Il colloquio tra Gesù e Nicodemo prosegue con una ulteriore rivelazione. D-o ama il mondo. Dona il suo Figlio come atto di amore affinché avendo fede ci si indirizzi verso l’eternità.

Tutto questo è reso possibile solo dall’amore sconfinato di Cristo sacrificato sulla croce.
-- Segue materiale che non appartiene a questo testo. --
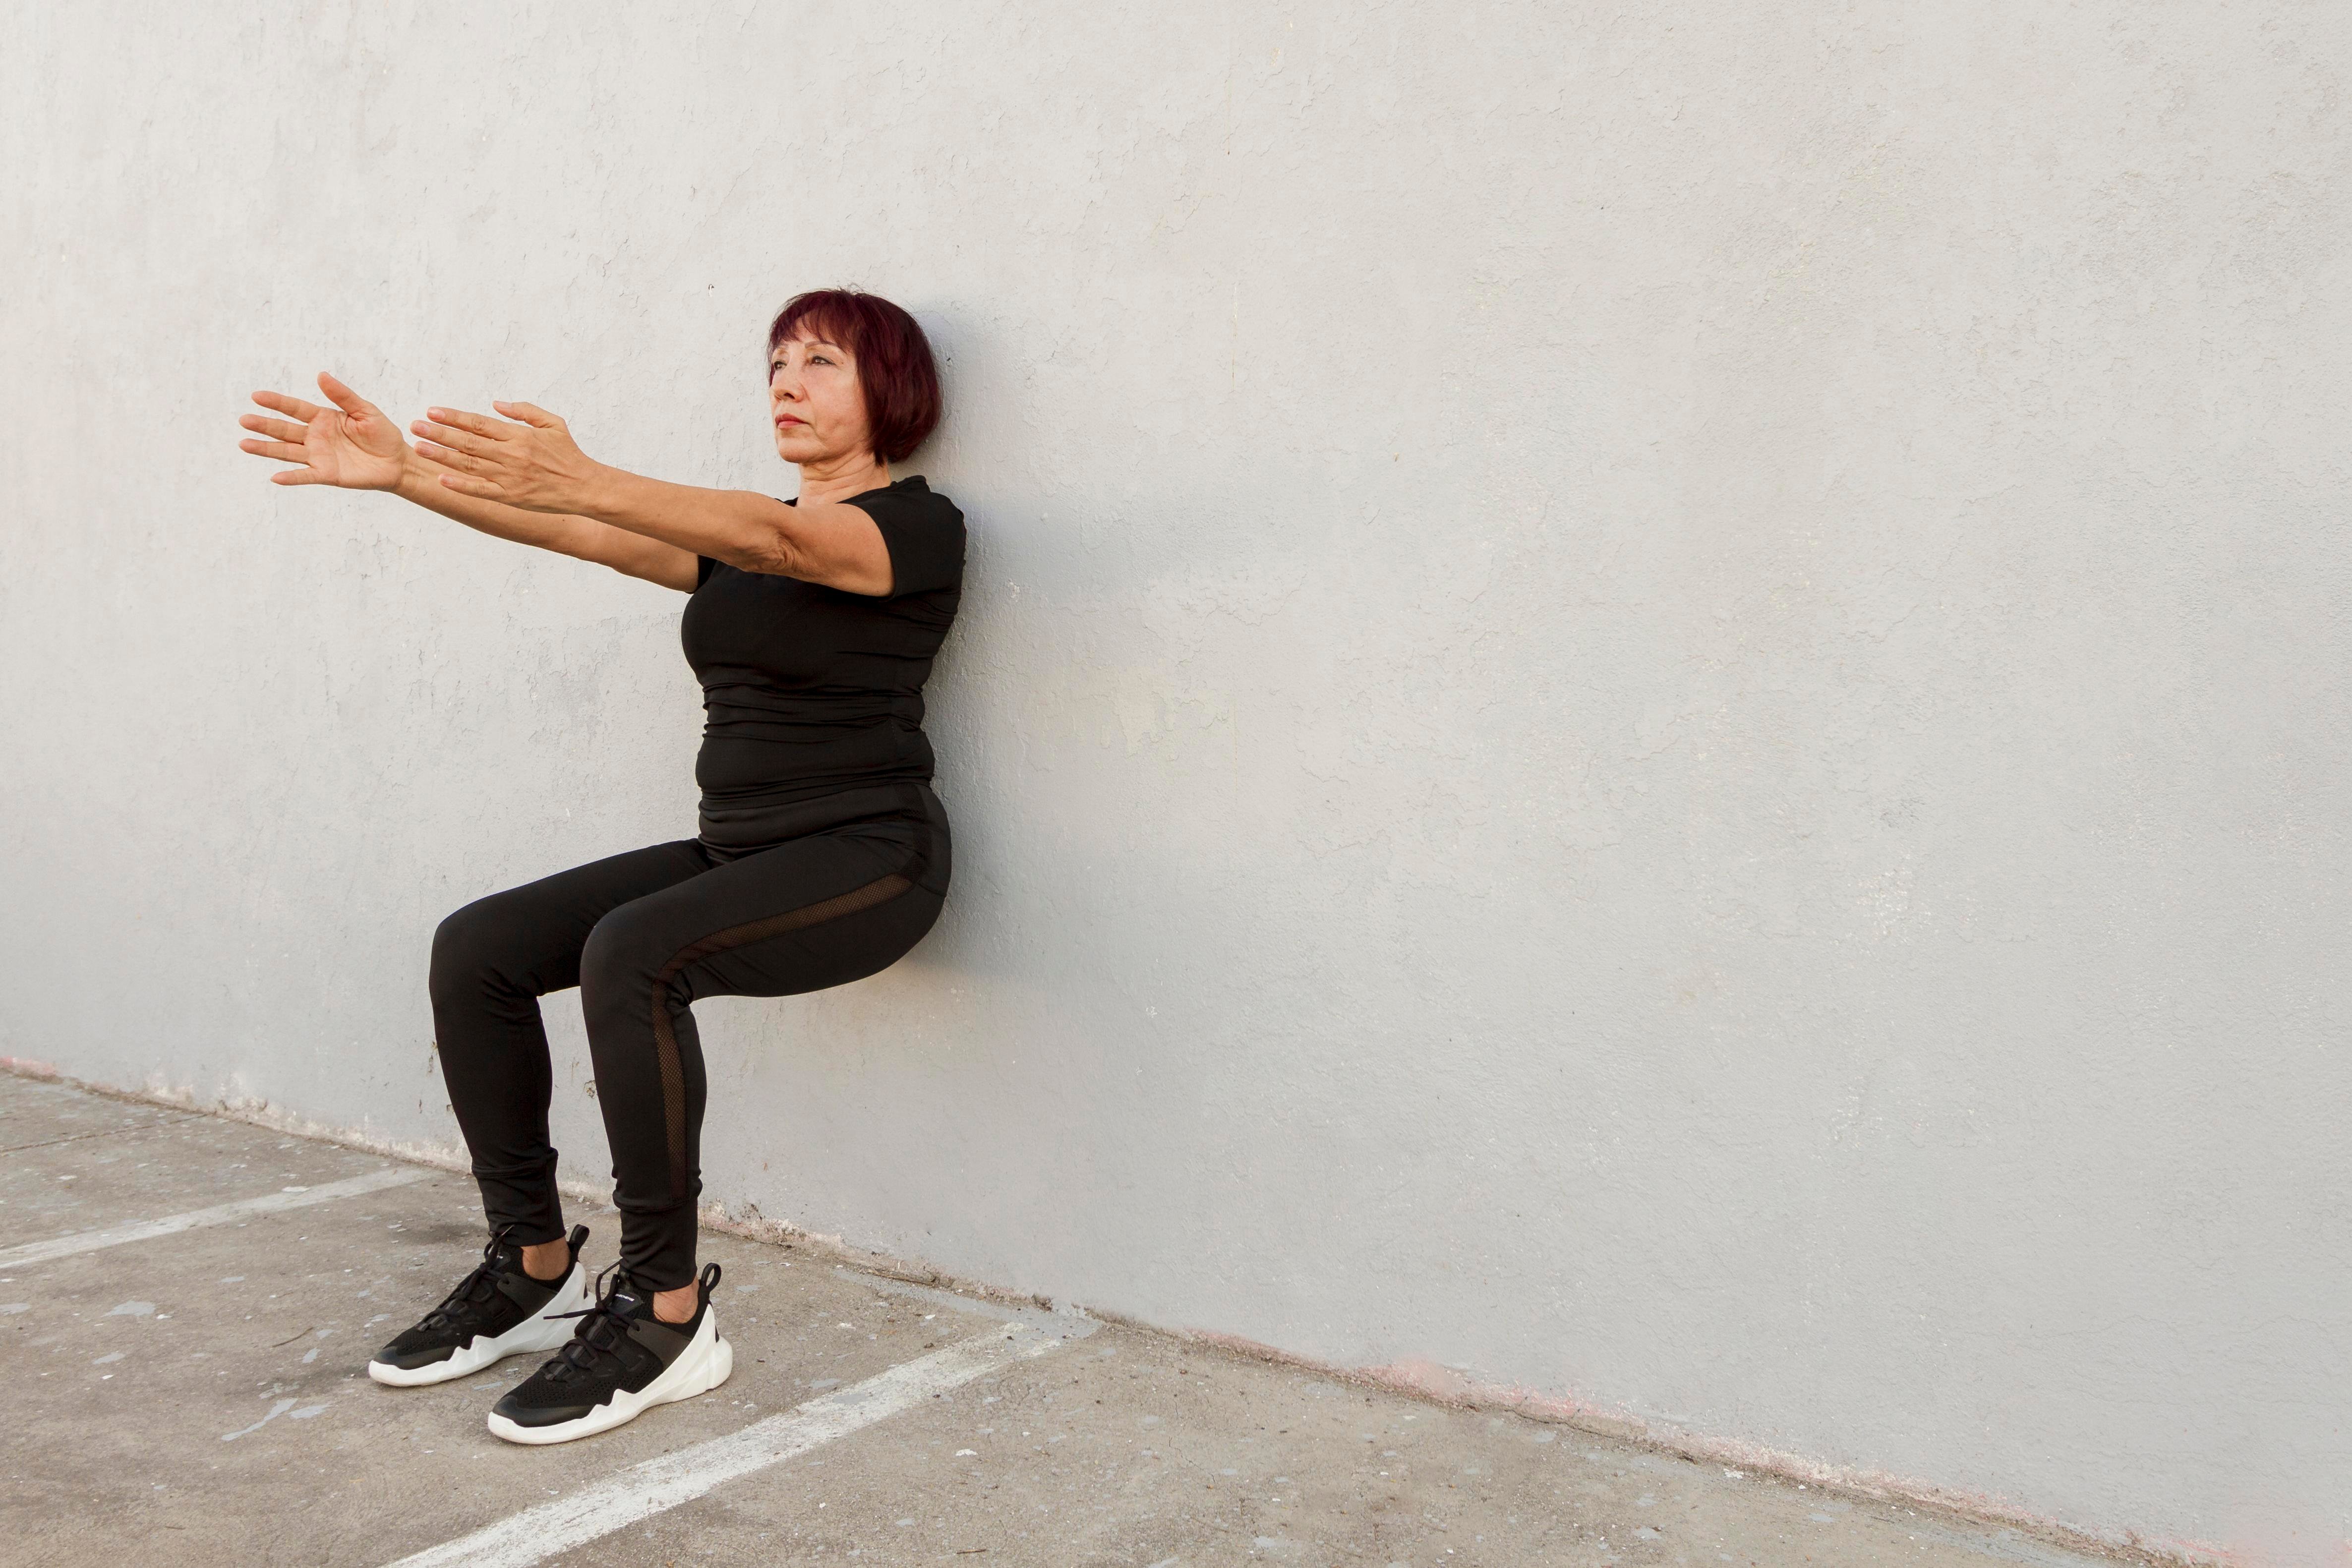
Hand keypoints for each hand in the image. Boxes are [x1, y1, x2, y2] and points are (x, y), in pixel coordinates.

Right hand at [238, 373, 409, 489]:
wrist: (397, 461)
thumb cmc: (382, 434)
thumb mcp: (365, 410)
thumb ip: (343, 395)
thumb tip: (321, 375)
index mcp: (323, 418)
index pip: (295, 408)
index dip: (276, 402)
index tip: (256, 396)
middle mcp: (315, 437)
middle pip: (284, 430)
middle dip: (264, 425)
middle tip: (244, 420)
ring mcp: (319, 456)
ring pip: (287, 452)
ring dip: (266, 449)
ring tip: (244, 444)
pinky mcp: (327, 474)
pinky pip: (305, 475)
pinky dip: (291, 477)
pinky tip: (275, 477)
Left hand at [410, 401, 601, 512]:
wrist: (585, 487)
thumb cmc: (568, 454)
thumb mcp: (553, 423)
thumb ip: (524, 411)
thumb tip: (496, 404)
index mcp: (519, 436)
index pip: (479, 423)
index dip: (454, 417)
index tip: (432, 411)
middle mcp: (511, 455)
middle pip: (468, 442)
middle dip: (439, 433)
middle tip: (416, 426)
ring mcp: (509, 477)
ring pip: (469, 464)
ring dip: (442, 455)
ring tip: (419, 447)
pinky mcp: (510, 497)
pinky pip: (480, 490)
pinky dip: (460, 485)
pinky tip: (441, 478)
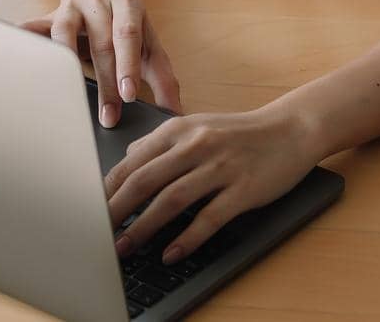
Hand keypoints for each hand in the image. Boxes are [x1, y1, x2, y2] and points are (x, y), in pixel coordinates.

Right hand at [19, 0, 182, 127]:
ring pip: (64, 32)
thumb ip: (164, 78)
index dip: (128, 64)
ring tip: (70, 94)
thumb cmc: (127, 30)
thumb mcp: (150, 48)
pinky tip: (19, 56)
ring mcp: (69, 6)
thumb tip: (175, 113)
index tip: (129, 95)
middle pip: (100, 41)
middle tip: (109, 116)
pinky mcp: (46, 17)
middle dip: (105, 82)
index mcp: (127, 3)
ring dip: (68, 66)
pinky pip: (33, 28)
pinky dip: (25, 40)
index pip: (128, 34)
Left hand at [103, 104, 321, 266]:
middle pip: (145, 180)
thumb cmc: (240, 132)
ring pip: (172, 200)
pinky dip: (186, 238)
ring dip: (143, 227)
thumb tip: (126, 161)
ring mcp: (221, 167)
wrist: (290, 129)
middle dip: (116, 210)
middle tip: (96, 233)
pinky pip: (209, 218)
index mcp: (180, 129)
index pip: (133, 162)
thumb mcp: (196, 126)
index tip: (89, 210)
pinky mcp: (243, 189)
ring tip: (124, 247)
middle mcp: (197, 145)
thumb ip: (161, 143)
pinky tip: (171, 253)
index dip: (108, 189)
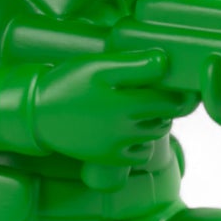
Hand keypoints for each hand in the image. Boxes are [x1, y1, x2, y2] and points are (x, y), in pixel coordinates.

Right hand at [34, 52, 194, 165]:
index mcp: (126, 104)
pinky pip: (141, 154)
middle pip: (166, 117)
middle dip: (169, 104)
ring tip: (143, 105)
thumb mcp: (99, 66)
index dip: (183, 93)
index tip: (183, 84)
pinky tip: (133, 127)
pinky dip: (144, 142)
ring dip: (156, 120)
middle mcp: (125, 129)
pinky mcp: (110, 158)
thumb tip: (165, 62)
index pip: (173, 101)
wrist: (37, 113)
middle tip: (158, 90)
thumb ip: (135, 65)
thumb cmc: (68, 83)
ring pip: (155, 134)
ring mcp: (118, 147)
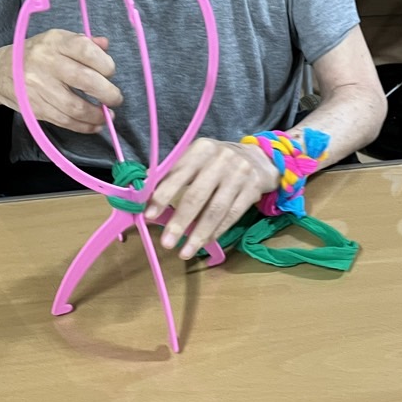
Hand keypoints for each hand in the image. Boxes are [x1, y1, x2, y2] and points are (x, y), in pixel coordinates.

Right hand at [0, 30, 121, 132]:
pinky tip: (94, 125)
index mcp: (54, 42)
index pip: (86, 50)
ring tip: (107, 115)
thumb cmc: (34, 55)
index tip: (110, 72)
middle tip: (115, 98)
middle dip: (108, 93)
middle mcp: (46, 62)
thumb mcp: (56, 40)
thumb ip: (82, 42)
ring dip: (97, 115)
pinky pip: (65, 121)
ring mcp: (39, 87)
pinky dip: (84, 126)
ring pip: (76, 107)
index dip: (105, 64)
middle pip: (85, 80)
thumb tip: (105, 46)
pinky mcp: (35, 108)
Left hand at [144, 138, 278, 259]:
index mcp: (201, 149)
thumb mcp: (196, 158)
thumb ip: (173, 174)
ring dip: (198, 234)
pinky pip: (232, 215)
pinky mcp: (252, 190)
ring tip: (185, 252)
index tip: (149, 215)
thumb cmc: (217, 161)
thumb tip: (143, 194)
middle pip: (196, 195)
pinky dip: (217, 231)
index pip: (178, 174)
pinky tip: (204, 242)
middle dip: (179, 221)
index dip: (163, 196)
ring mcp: (239, 175)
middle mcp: (221, 159)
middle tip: (167, 243)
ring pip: (215, 210)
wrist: (258, 158)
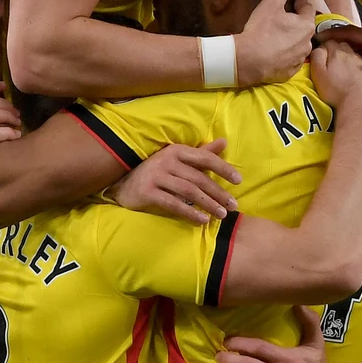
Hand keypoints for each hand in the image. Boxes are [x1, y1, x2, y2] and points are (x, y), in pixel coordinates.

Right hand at [108, 139, 241, 224]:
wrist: (123, 184)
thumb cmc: (156, 172)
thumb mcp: (178, 160)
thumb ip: (202, 154)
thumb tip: (224, 142)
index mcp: (176, 151)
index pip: (204, 158)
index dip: (223, 168)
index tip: (239, 180)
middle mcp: (166, 161)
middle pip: (199, 178)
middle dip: (219, 193)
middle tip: (233, 206)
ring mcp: (156, 176)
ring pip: (189, 192)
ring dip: (208, 204)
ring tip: (221, 215)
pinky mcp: (147, 192)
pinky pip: (173, 204)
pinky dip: (190, 213)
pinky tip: (202, 220)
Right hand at [234, 0, 315, 86]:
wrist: (249, 61)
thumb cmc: (262, 30)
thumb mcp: (270, 3)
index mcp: (306, 25)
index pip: (308, 9)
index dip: (300, 3)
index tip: (293, 2)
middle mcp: (308, 43)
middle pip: (304, 28)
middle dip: (295, 22)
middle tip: (281, 20)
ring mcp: (300, 59)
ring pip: (298, 45)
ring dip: (291, 40)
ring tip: (276, 37)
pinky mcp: (290, 72)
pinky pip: (290, 59)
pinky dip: (284, 55)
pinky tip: (273, 52)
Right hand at [316, 26, 361, 115]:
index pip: (355, 33)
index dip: (336, 33)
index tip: (321, 36)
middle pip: (353, 35)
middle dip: (334, 35)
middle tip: (317, 40)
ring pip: (355, 42)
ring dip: (340, 42)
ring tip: (323, 47)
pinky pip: (358, 49)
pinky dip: (346, 50)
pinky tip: (338, 57)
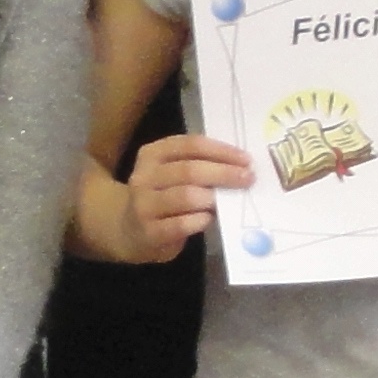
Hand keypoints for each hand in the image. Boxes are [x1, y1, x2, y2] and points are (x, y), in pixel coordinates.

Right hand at [121, 131, 249, 259]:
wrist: (128, 231)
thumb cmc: (161, 198)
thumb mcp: (170, 174)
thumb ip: (196, 165)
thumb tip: (238, 166)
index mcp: (152, 154)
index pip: (190, 145)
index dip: (221, 151)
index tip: (245, 159)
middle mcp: (144, 177)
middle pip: (189, 170)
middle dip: (223, 173)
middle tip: (248, 178)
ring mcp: (144, 205)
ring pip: (185, 196)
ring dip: (213, 198)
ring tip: (231, 200)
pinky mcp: (149, 231)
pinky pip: (181, 224)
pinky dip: (201, 220)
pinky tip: (210, 218)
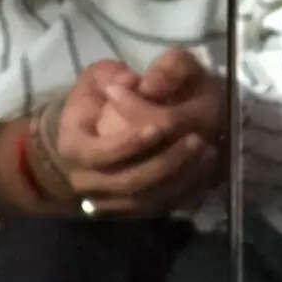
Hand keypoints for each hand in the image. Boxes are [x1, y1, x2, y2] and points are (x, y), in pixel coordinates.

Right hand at [48, 57, 223, 215]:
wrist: (97, 126)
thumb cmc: (102, 96)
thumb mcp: (101, 74)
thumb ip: (113, 73)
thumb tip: (130, 81)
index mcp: (73, 147)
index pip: (98, 154)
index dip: (127, 144)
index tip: (158, 126)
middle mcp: (85, 179)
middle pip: (127, 182)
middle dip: (163, 162)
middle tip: (196, 139)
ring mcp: (109, 198)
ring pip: (146, 200)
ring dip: (179, 178)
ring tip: (208, 152)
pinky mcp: (131, 207)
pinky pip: (158, 207)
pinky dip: (183, 191)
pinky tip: (204, 169)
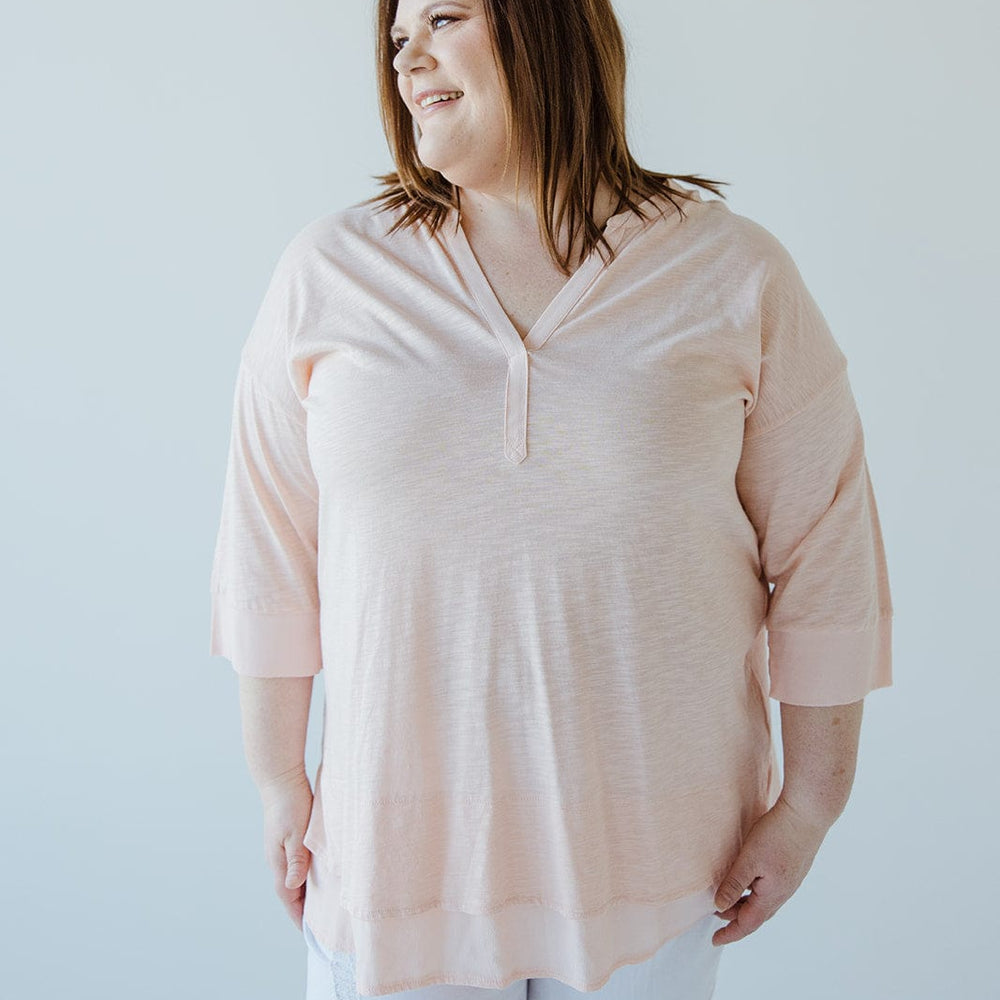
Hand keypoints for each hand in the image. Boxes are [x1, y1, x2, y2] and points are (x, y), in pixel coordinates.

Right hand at [258, 767, 313, 929]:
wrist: (280, 778)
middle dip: (303, 907)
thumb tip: (293, 886)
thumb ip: (296, 859)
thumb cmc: (290, 803)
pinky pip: (297, 863)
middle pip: (290, 890)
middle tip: (319, 923)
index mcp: (278, 860)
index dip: (298, 914)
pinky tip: (319, 873)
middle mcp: (277, 858)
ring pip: (294, 877)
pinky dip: (307, 874)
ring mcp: (280, 848)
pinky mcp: (287, 838)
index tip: (309, 932)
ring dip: (305, 891)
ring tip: (321, 903)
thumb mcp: (295, 832)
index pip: (287, 896)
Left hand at [712, 794, 829, 944]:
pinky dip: (755, 893)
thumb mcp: (749, 859)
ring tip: (728, 899)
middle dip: (735, 918)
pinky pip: (771, 889)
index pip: (748, 923)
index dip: (730, 933)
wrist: (807, 814)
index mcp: (772, 895)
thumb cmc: (777, 834)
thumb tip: (720, 907)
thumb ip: (734, 884)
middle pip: (757, 914)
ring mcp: (790, 881)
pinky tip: (750, 881)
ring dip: (745, 904)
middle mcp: (783, 892)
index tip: (714, 940)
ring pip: (764, 902)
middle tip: (715, 915)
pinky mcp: (792, 868)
C’è un passaggio molto importante nella lettura di oggi. Ed è questa relazione tra tenebre e luce. Gesù svela se stesso dicendo che è venuto a portare la luce, quella luce che illumina i nostri passi, il nostro cammino di credenti che devono essere credibili.

Il male odia la luce, si fonda sulle tenebre e chiude ogni speranza di poter vivere la felicità alla presenza del Signore.

Le immagini che scaturiscono da questo passo evangelico ci fanno capire che la vita è spesso segnata da un combattimento interiore, è una sfida quotidiana. E in questo contesto non ci è difficile riconoscere che noi vogliamo il bene ma spesso facciamo il male, come ci ricorda Paolo.

Il nostro impegno di credenti, di persone di fede, è quello di ricercare la presenza di D-o nel bene, annunciando l’Evangelo che ci dona parole di vita.